### Task item
Can you transcribe every entry word for word, skipping the images?

BEGIN

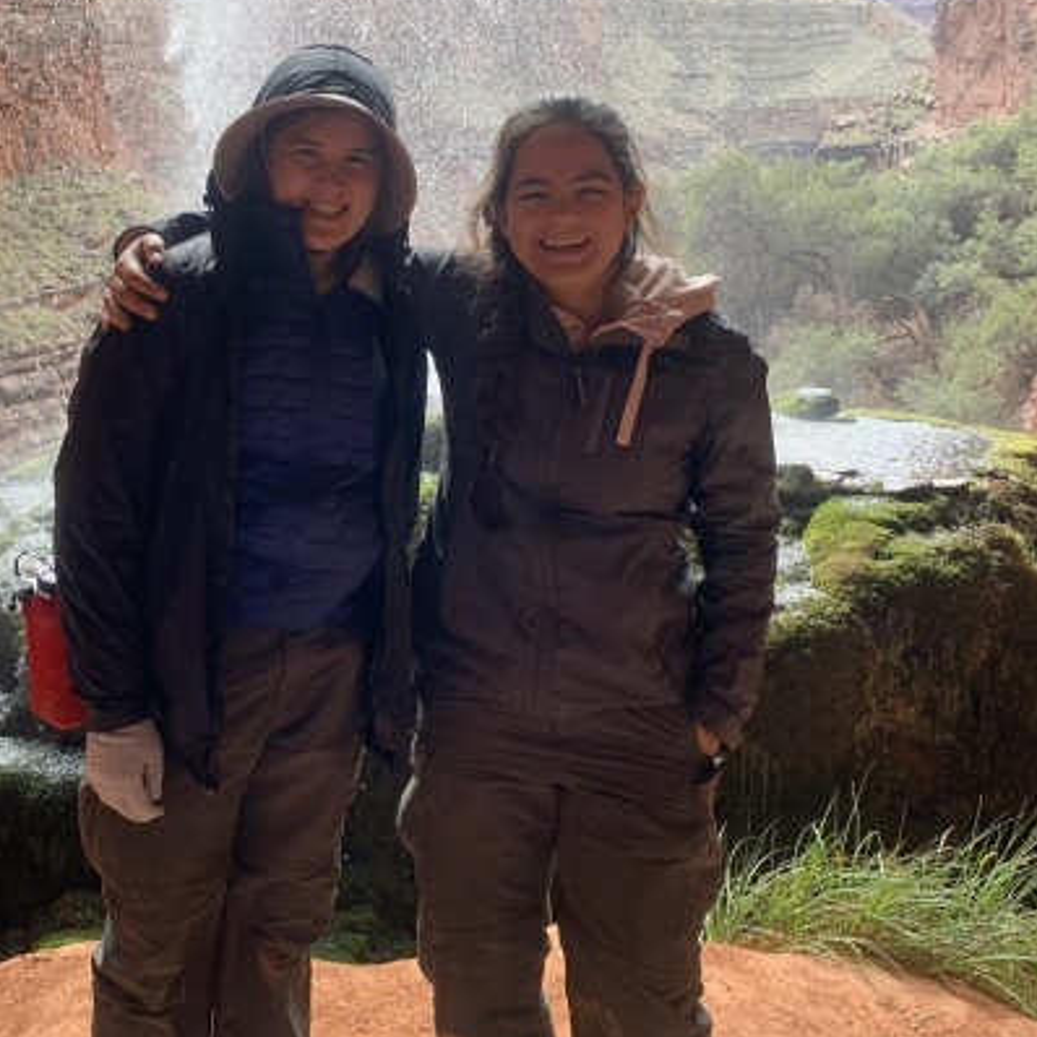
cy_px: 419
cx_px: 393
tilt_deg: -6.9
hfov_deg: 44.6
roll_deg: -1.0
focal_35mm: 37
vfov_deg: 44.7
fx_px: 1254
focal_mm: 4.25
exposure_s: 1/153
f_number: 1.8
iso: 25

END

### Your response
cy_px: 419
cx_px: 393
tilt_deg: -6.9
hfov_deg: 44.6
roll_deg: -1.0
focal_35mm: 37
vfov_deg: 44.7
fx_px: 1254
focal_mm: 4.25
exposure_s: 1/153
f_number: 1.8
iso: 25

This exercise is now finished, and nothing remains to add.